» **ARTICLE**:
::::::::::
Dis-moi où tu manges, je te dirai où tu travailles

Vie des entreprises | Zoom | publié le : 01.03.2008 | Sabine Germain

De la cantine à la table de standing, la restauration d’entreprise prend des formes multiples. Mais sa qualité dépend du temps de pause-déjeuner et de la générosité des employeurs.

Assistante commerciale chez Sanofi Pasteur, en région lyonnaise, Valentine aime bien manger. Mais elle n’imagine pas déjeuner ailleurs qu’à « son » restaurant d’entreprise. « Je peux prendre le menu du jour, à 2 euros, ou déjeuner à la carte pour 3 à 4 euros. Dans tous les cas, c’est très bon… et je ne prends même plus la peine de cuisiner le soir à la maison. » Sanofi Pasteur a confié à L’Alsacienne de restauration la gestion de ce restaurant destiné aux 2 500 salariés du site de Marcy-l’Étoile. L’entreprise subventionne chaque repas à hauteur de 5,90 euros, ce qui est plutôt généreux si l’on considère que l’obole versée par les employeurs tourne plutôt autour de 50 %, sachant qu’elle peut aller de 0 à 100 % pour des repas coûtant en moyenne 7 euros. À la RATP, les 45 000 salariés bénéficient de 25 restaurants d’entreprise entièrement gérés par le comité d’entreprise : « Un repas complet leur coûte en moyenne 5,21 euros pour un prix de revient de l’ordre de 8 euros, explique Jean-Michel Hurault, secrétaire général adjoint du CE. Les deux tiers du prix sont à la charge du salarié, le tiers restant étant financé par le CE. »

« L’offre de restauration participe clairement de la politique sociale des entreprises, souligne François Laville, directeur général de Sodexo Entreprises. En tant que prestataires, nous sommes partenaires du DRH mais pas décisionnaires ! » La qualité de la prestation, naturellement liée à son prix, est une prérogative de l’employeur. Or ses obligations restent limitées : proposer une formule de restauration n’a rien d’impératif. « À défaut, l’entreprise doit mettre un réfectoire équipé d’un réfrigérateur et d’un four à micro-ondes à la disposition de ses salariés, explique Daniel Loriot, sociologue et expert au sein du cabinet SocialConseil. Elle peut également leur accorder des titres-restaurants. Mais cette formule ne satisfait que les cadres : les bas revenus et les horaires contraignants des ouvriers et des employés ne leur permettent pas d’aller au restaurant tous les jours. »
::::::::::
» **TRAVAIL À RÉALISER**:
(A) Dans l'article sur la restauration d'entreprise, quel montant Sanofi Pasteur verse-t-il pour chaque repas de ses salariés ?
(B) Poursuivez la rédaction de l'article sur la restauration d'entreprise à la suite de sa dernière phrase.
Les lignes ci-après forment un matériau distinct, indépendant de l'article.
::::::::::
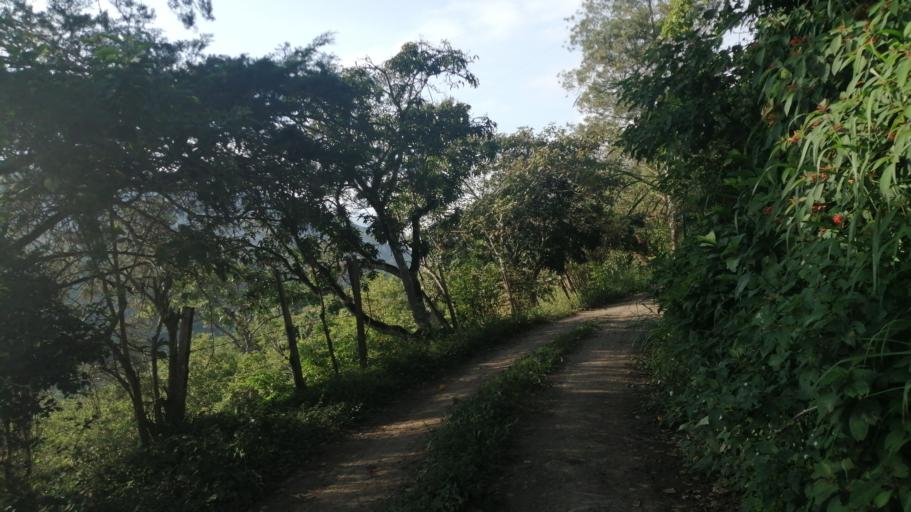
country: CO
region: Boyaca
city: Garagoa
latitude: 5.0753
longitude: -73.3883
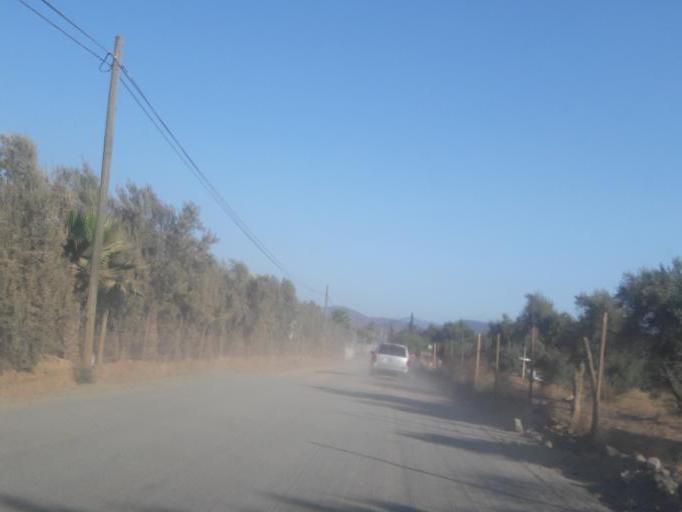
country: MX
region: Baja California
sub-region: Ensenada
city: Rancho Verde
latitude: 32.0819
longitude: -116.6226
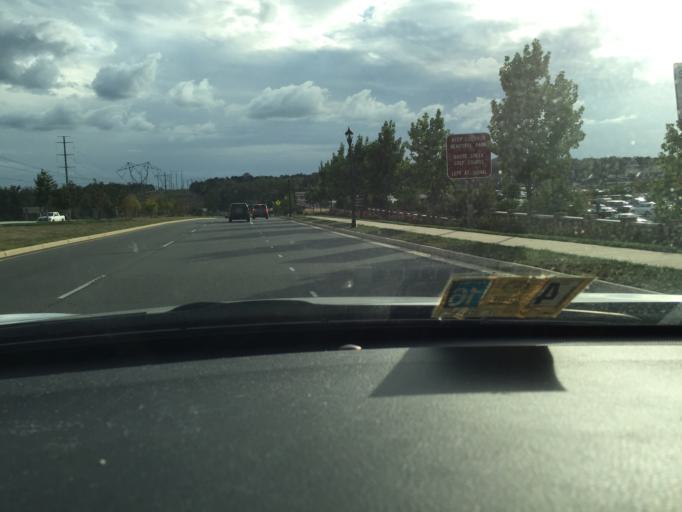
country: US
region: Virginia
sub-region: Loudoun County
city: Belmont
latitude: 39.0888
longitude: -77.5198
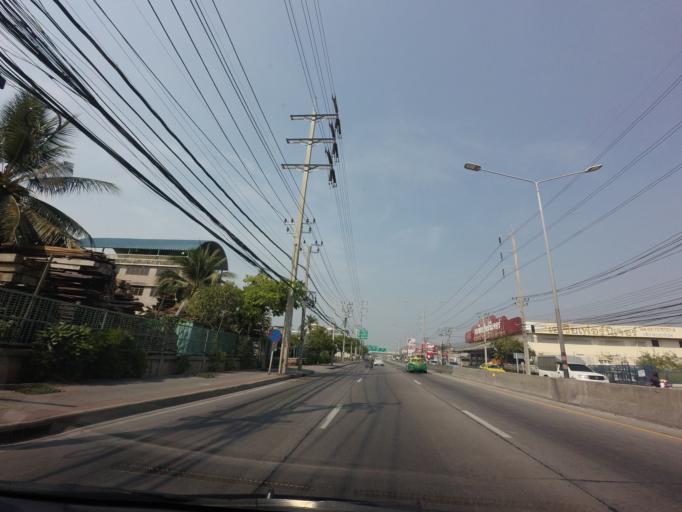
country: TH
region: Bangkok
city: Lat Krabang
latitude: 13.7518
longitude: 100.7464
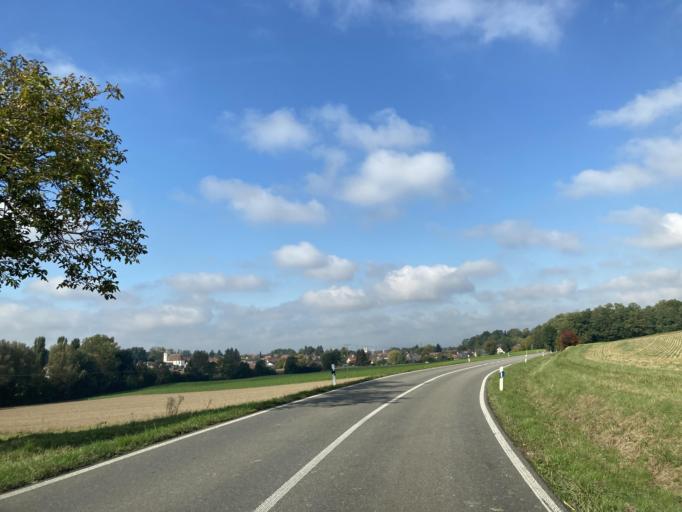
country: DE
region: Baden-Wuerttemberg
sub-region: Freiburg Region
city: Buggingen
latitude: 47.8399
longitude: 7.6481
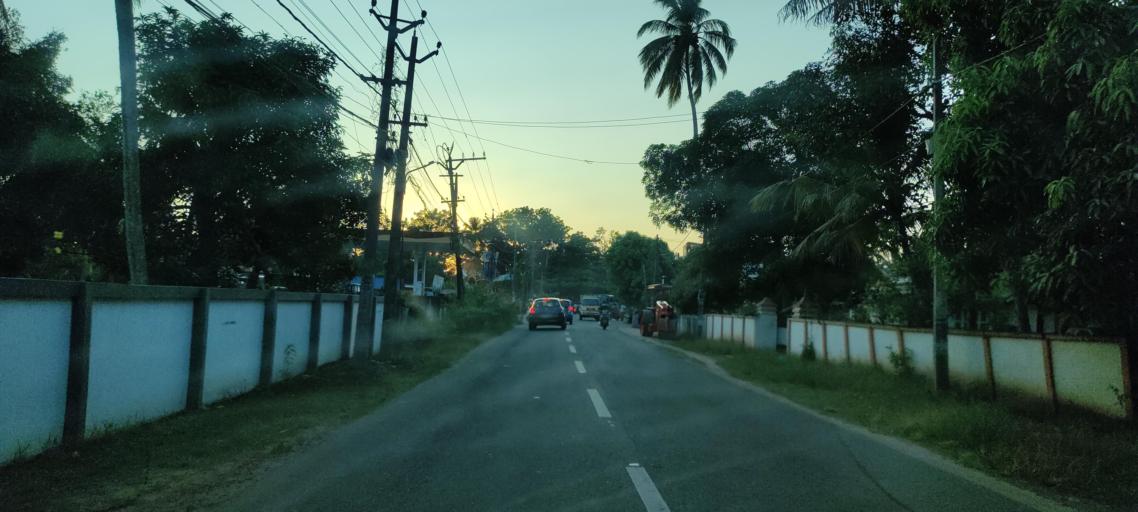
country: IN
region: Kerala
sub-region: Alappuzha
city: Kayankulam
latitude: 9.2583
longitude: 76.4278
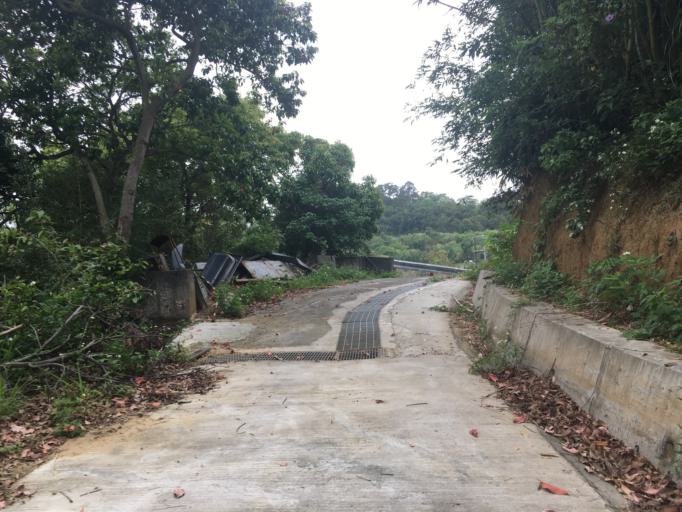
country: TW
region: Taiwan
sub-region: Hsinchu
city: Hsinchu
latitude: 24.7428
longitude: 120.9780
::::::::::
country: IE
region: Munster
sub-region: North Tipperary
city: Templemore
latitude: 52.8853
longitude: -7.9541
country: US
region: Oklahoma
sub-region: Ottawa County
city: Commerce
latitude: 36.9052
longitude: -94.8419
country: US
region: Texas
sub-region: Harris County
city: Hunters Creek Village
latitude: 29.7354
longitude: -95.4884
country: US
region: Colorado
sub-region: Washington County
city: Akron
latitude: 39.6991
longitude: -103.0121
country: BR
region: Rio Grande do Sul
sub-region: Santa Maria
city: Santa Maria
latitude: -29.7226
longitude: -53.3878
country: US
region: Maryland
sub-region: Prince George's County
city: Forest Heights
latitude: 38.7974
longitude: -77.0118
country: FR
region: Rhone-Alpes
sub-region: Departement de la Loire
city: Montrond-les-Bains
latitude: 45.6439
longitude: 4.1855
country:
::::::::::
» **LES RÉPONSES**:
(A) Sanofi Pasteur subventionne chaque repas à hauteur de 5,90 euros.

(B)
France Télécom en référé. Un message que n’a pas voulu entendre France Télécom. Quand l’opérateur a regroupé les 680 salariés de ses cinq centres d’appels parisiens boulevard Saint-Michel, en 2006, il a estimé que la présence de nombreux cafés et brasseries à proximité et l’existence d’un restaurant interentreprises à cinq stations de métro rendaient la création d’une cantine superflue. « Considérant que les employés d’un centre d’appels ont besoin de se détendre pendant leur pause-déjeuner qui est, de surcroît, minutée, le CHSCT a jugé qu’il serait opportun de prévoir un restaurant dans le nouveau bâtiment », rappelle Pierre Bouaziz, son avocat. Le juge des référés a accepté le principe d’une expertise au motif que la question de la restauration collective fait « nécessairement partie des conditions de travail ». Une enquête a été menée auprès des salariés : plus de la moitié ont répondu. Ils ont massivement exprimé le souhait de bénéficier, à moindre coût, d’un repas équilibré. Peine perdue : France Télécom a préféré se contenter d’un réfectoire.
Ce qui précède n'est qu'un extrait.